Download and Extract the relevant tarball from the links below and run the binary under bin/slow-dorado. slow5-dorado-vx.y.z-x86_64-linux-cu102.tar.gz is likely to work on up to Volta GPUs (tested on Tesla V100). slow5-dorado-vx.y.z-x86_64-linux-cu111.tar.gz is likely to work on the latest Ampere GPUs (tested on GeForce 3090).
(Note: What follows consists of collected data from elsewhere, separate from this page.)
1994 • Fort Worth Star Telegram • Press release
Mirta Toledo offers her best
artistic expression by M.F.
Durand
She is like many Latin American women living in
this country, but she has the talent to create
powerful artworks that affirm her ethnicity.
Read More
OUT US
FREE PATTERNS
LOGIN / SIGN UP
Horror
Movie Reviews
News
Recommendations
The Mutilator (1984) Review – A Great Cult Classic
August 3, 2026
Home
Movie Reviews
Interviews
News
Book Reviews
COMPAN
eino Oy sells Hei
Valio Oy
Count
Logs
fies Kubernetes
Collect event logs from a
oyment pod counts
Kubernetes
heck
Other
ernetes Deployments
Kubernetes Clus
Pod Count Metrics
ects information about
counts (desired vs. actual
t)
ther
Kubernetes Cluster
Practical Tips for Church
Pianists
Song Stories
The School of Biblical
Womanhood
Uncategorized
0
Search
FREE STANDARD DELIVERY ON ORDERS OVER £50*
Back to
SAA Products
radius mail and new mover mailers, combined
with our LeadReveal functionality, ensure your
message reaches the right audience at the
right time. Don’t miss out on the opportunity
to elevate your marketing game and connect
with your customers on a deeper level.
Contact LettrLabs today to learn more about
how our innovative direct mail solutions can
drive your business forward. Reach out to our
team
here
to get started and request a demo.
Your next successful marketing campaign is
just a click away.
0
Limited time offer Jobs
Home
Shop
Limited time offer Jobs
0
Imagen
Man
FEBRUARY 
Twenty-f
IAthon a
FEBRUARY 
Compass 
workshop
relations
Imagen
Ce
wget <link> -O slow5-dorado.tar.gz
tar xf
tar xf slow5-dorado.tar.gz
cd slow5-dorado/bin
./slow5-dorado --version

Setting up Models

A dorado model must be manually downloaded from ONT based on URL under dorado/model.h and extracted. For example, to download and download dna_r9.4.1_e8.1_hac@v3.3 model:

mkdir models && cd models/
# based on {"dna_r9.4.1_e8.1_hac@v3.3", "/shared/static/i2rjjq0t3tlaktkipjjl8ef14p29eiss.zip"} under dorado/model.h, download
wget "https://nanoporetech.box.com/shared/static/i2rjjq0t3tlaktkipjjl8ef14p29eiss.zip" -O model.zip
# apt-get install unzip on Ubuntu if you do not have unzip command
unzip model.zip
# check if they have been extracted
ls dna_r9.4.1_e8.1_hac@v3.3/
cd ..

The links to some of the models from ONT are below for your convenience:

model link
dna_r9.4.1_e8.1_fast@v3.4 https://nanoporetech.box.com/shared/static/buvtwoh7wg73yext2wphq5mkqkqltgzz.zip
dna_r9.4.1_e8.1_hac@v3.3 https://nanoporetech.box.com/shared/static/i2rjjq0t3tlaktkipjjl8ef14p29eiss.zip
dna_r9.4.1_e8.1_sup@v3.3 https://nanoporetech.box.com/shared/static/xmpfpcq9eplsr2yoxha9pzmpurcerfey.zip
dna_r10.4.1_e8.2_fast@v3.5.1 https://nanoporetech.box.com/shared/static/d4wnbro47x1kbyhunhqu5x1lguq6yczu.zip
dna_r10.4.1_e8.2_hac@v3.5.1 https://nanoporetech.box.com/shared/static/9wo87gztgmz38mmeikwyfy05yfax4axr.zip
dna_r10.4.1_e8.2_sup@v3.5.1 https://nanoporetech.box.com/shared/static/ny4684yq0194t2mrda21x0v26ywkiog1.zip

Execution

Launch a base-calling by providing the extracted model directory and a directory containing BLOW5 files (or the path to a single BLOW5 file) as arguments:

./slow5-dorado basecaller /path/to/extracted/model_dir/ /path/to/blow5_dir/or/file > calls.fastq

examples:

# a single BLOW5 file
./slow5-dorado basecaller --emit-fastq ./dna_r9.4.1_e8.1_hac@v3.3 merged.blow5 > calls.fastq
# a BLOW5 dir
./slow5-dorado basecaller --emit-fastq ./dna_r9.4.1_e8.1_hac@v3.3 ./blow5_dir/ > calls.fastq
# on a particular GPU (GPU 3 in this example)
./slow5-dorado basecaller --emit-fastq ./dna_r9.4.1_e8.1_hac@v3.3 merged.blow5 -x cuda:3 > calls.fastq

If you run out of GPU memory provide a smaller batch size using -b option, for instance:

./slow5-dorado basecaller -b 100 --emit-fastq ./dna_r9.4.1_e8.1_hac@v3.3 merged.blow5 > calls.fastq

If your GPU memory is as low as 4GB, you could start with a small batch size like 10 and increment to find the best batch size for the particular model.